## Task list
[A] List every security problem that the article about the New Zealand auction site reports.
[B] Transcribe a passage of the article about the New Zealand auction site word for word. Begin at the words "The site in" and stop after "multiple password-related emails.".
# START OF Document extract
Security mess sends Kiwi auction site titsup in two days
Holes allowed auction price resets, exposed passwords
A New Zealand auction website has shut after just a day, thanks to IT professionals who noticed extraordinarily relaxed security operations.
The site in question is Wheedle.co.nz, which currently says “unforeseen technical problems “have “postponed further activity on the website.”
Postp0wned may be a more accurate term, as blogger Ben Gracewood noticed the URL wheedle.co.nz /search/editprice. Visitors to that address could indeed edit the price of goods up for auction, and even peer at the reserve price. Other users complained of a password reset scheme that saw their secret words sent a plaintext in emails. Allegations also surfaced that the software responsible for sending out password reminders had been accessed, with the result that account holders received multiple password-related emails.
# END OF Document extract
# START OF Dataset records
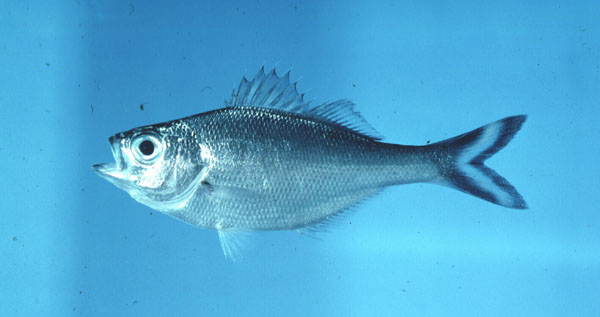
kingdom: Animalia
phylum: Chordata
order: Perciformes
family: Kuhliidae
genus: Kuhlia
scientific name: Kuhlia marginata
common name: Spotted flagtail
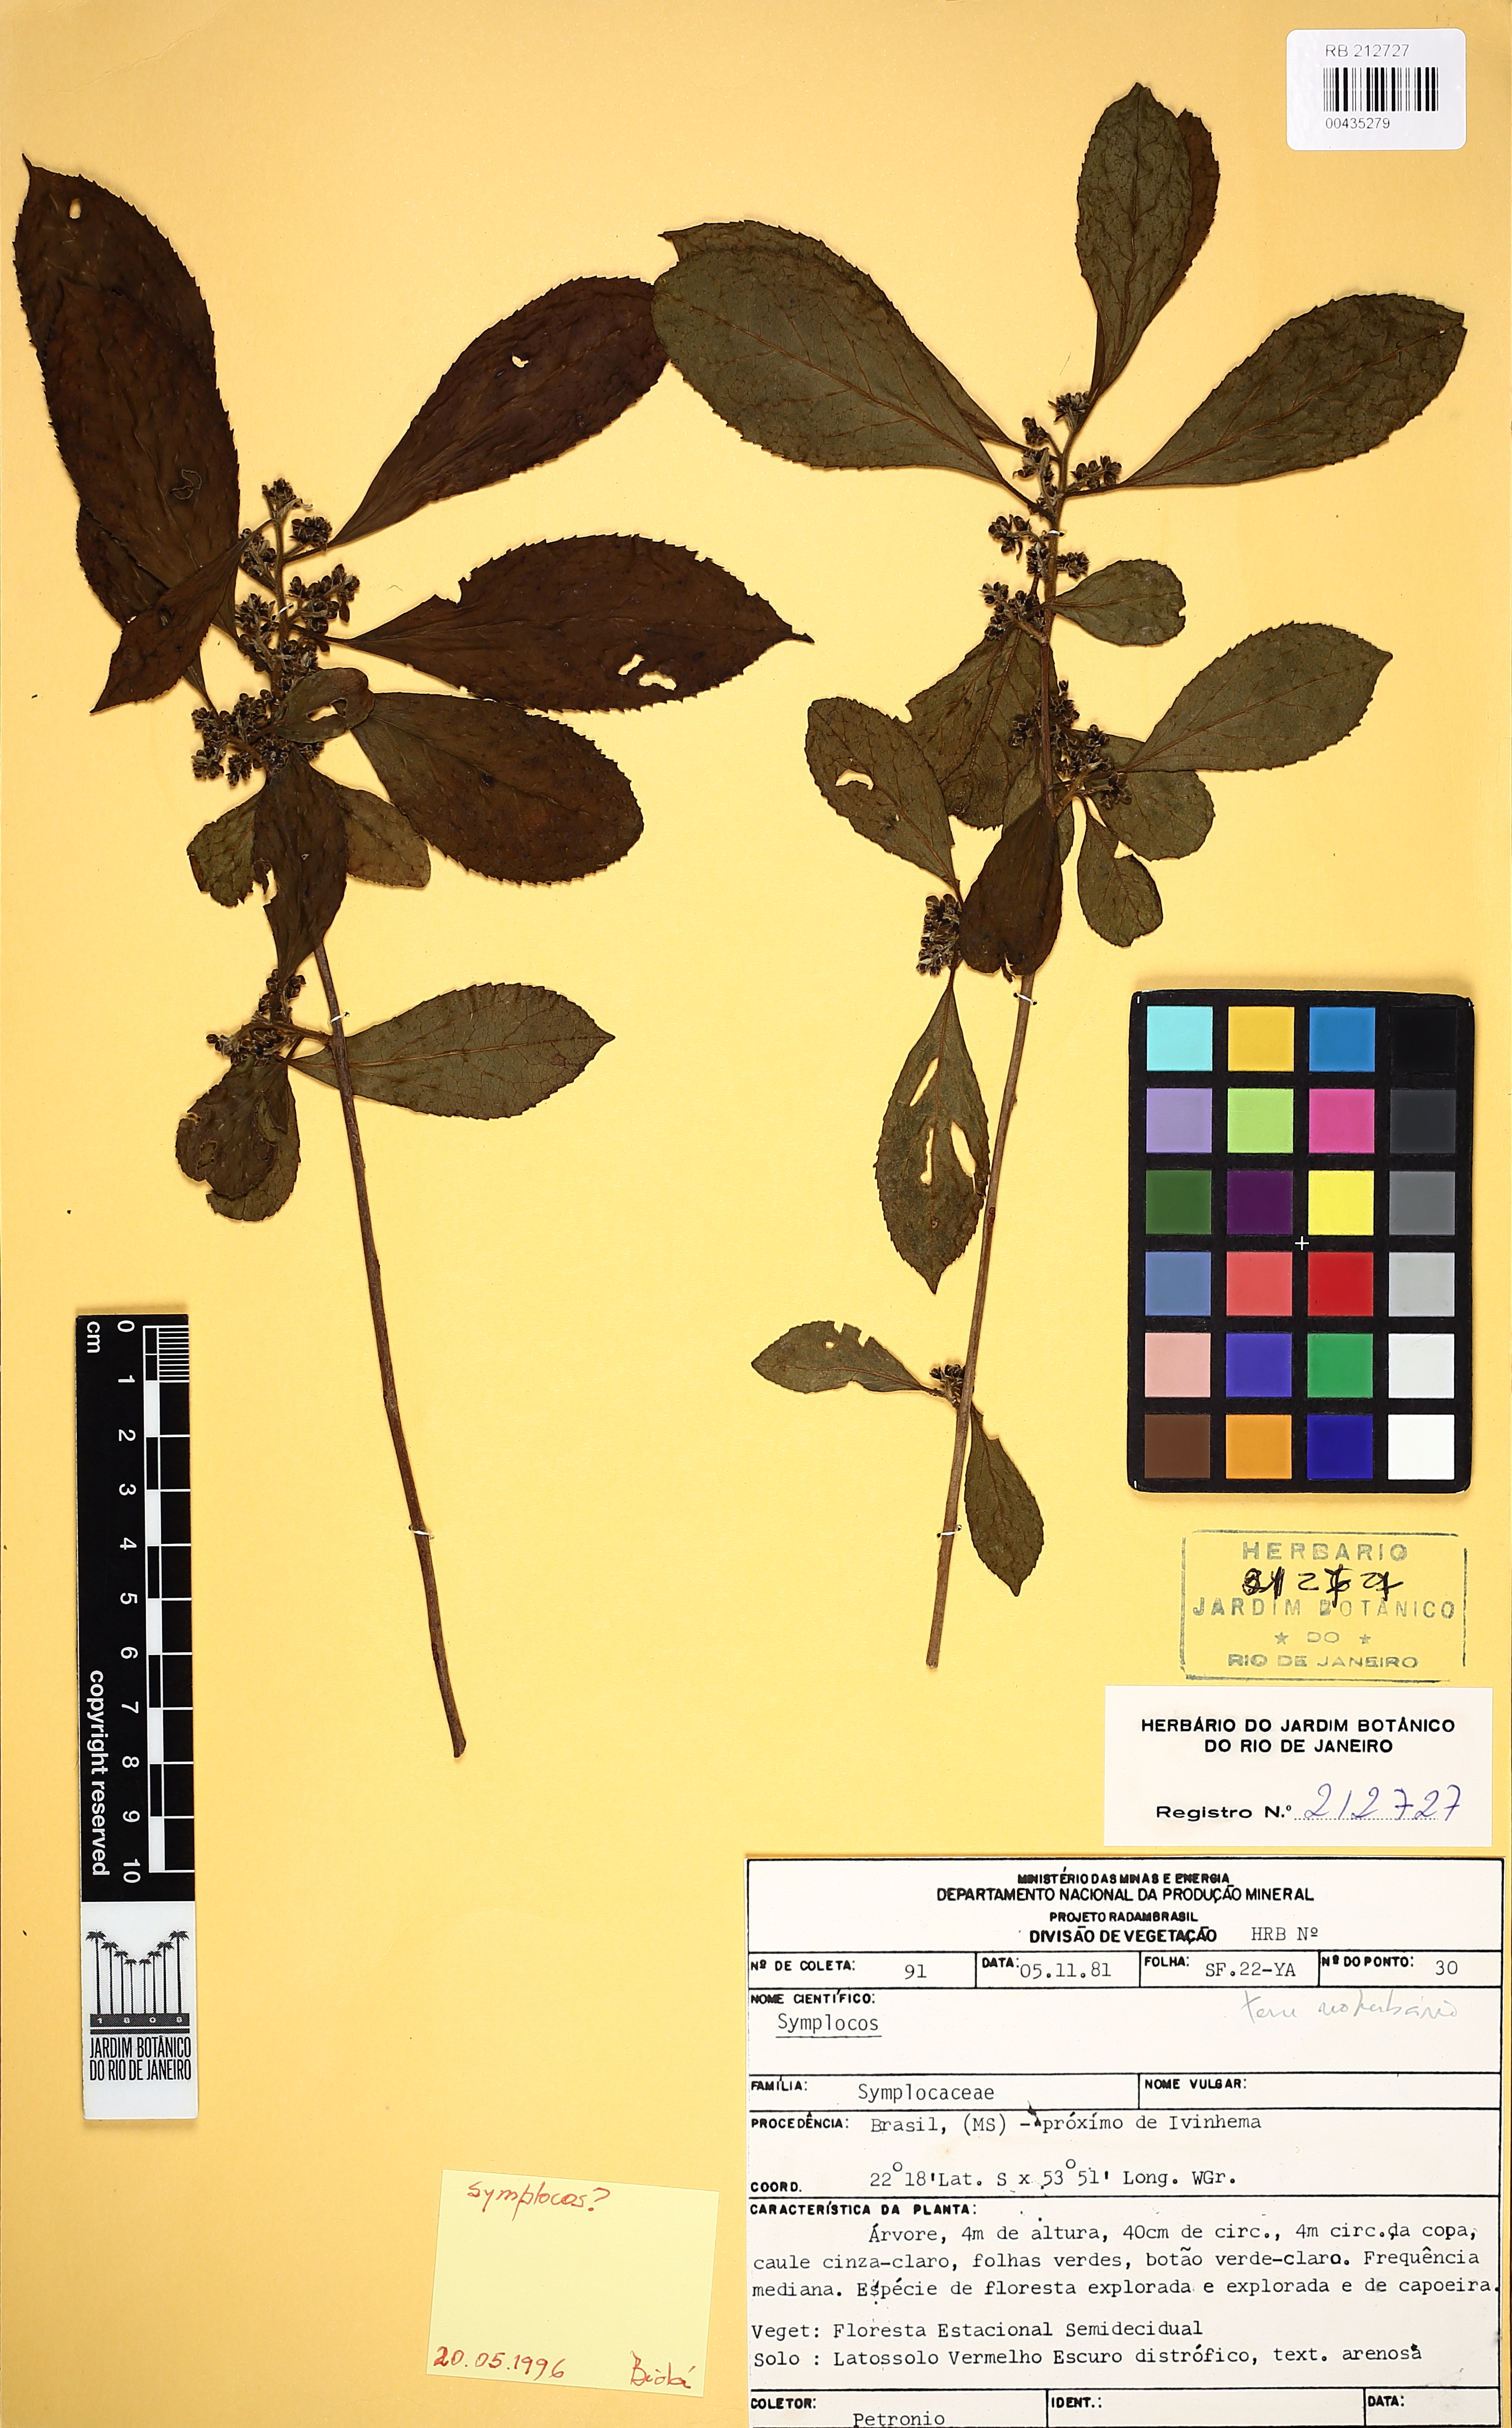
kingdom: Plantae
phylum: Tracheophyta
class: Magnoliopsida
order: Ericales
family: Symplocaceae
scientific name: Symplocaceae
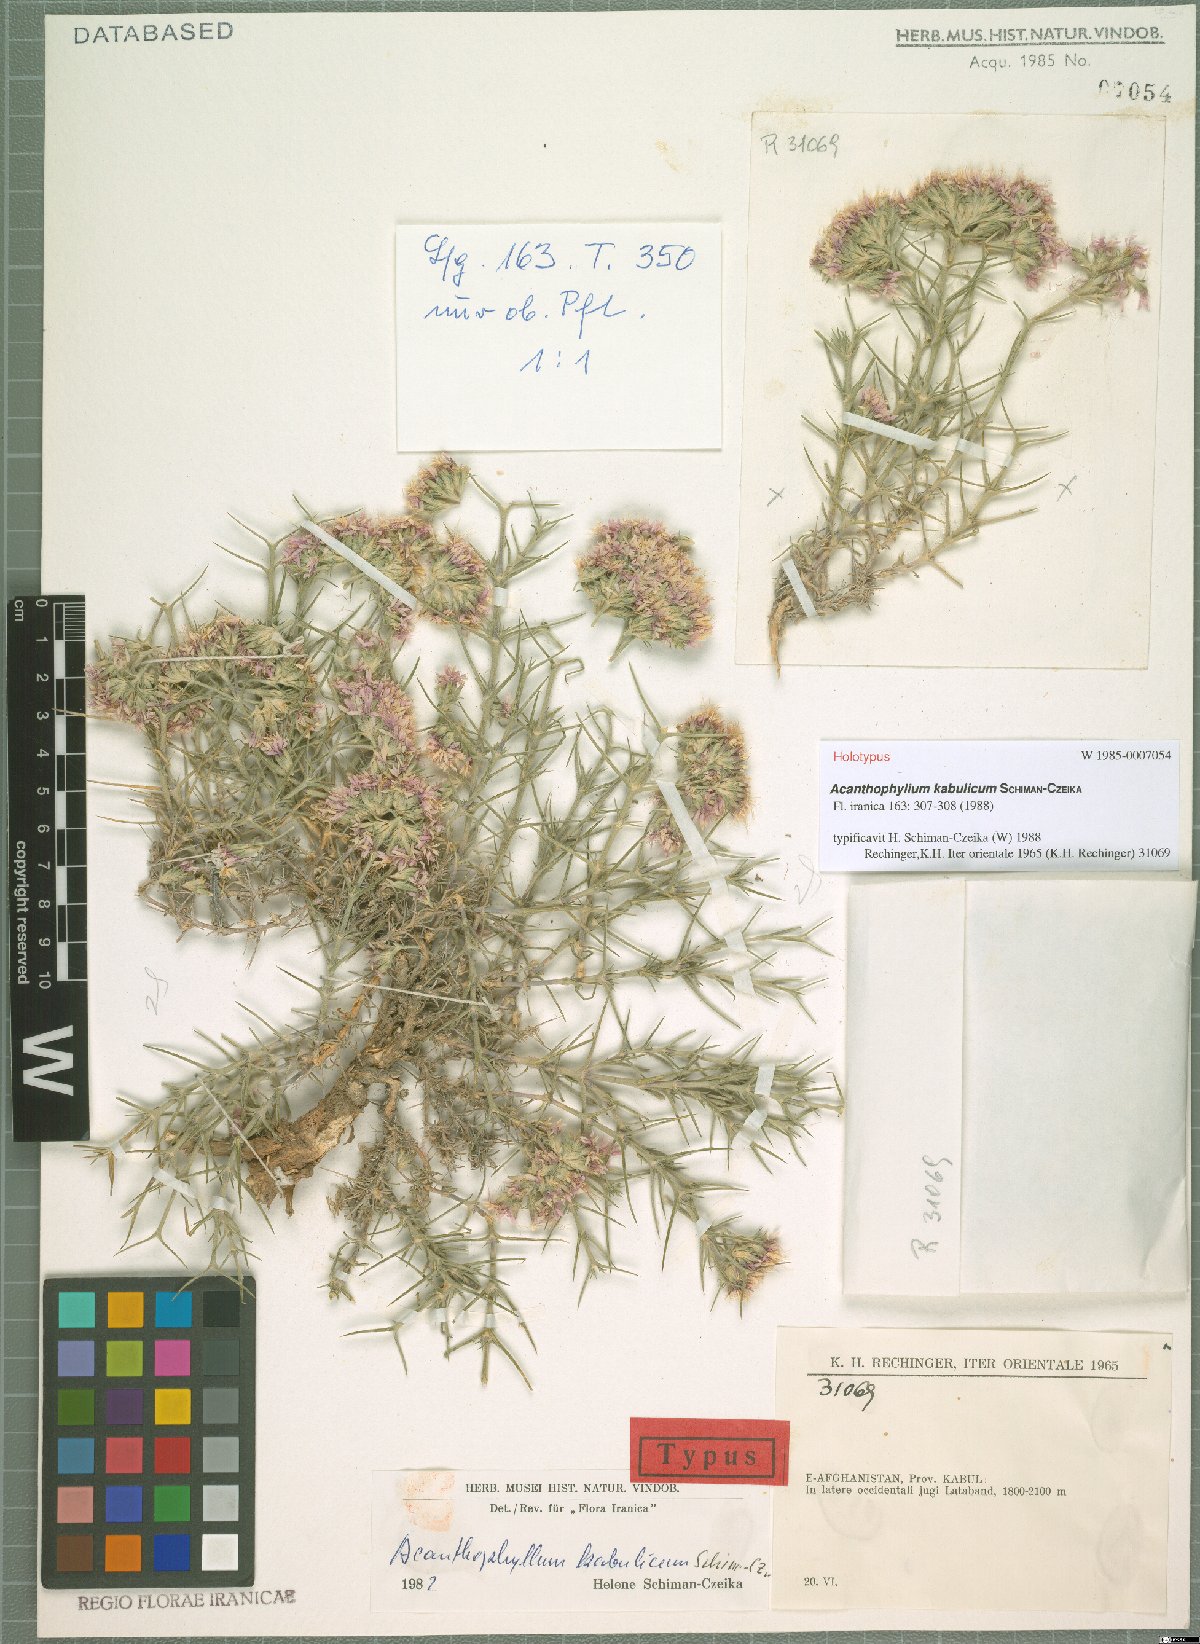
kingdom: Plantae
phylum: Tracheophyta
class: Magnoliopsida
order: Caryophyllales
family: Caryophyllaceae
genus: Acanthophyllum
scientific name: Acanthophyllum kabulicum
# END OF Dataset records
## Answers to the tasks
[A]
- Visitors could edit the price of goods up for auction through the URL wheedle.co.nz /search/editprice.
- Visitors could see the reserve price.
- The password reset scheme sent users' passwords as plaintext in emails.
- The software that sends password reminders was allegedly accessed, so account holders received multiple password-related emails.

[B]
The site in question is Wheedle.co.nz, which currently says “unforeseen technical problems “have “postponed further activity on the website.”
Postp0wned may be a more accurate term, as blogger Ben Gracewood noticed the URL wheedle.co.nz /search/editprice. Visitors to that address could indeed edit the price of goods up for auction, and even peer at the reserve price. Other users complained of a password reset scheme that saw their secret words sent a plaintext in emails. Allegations also surfaced that the software responsible for sending out password reminders had been accessed, with the result that account holders received multiple password-related emails.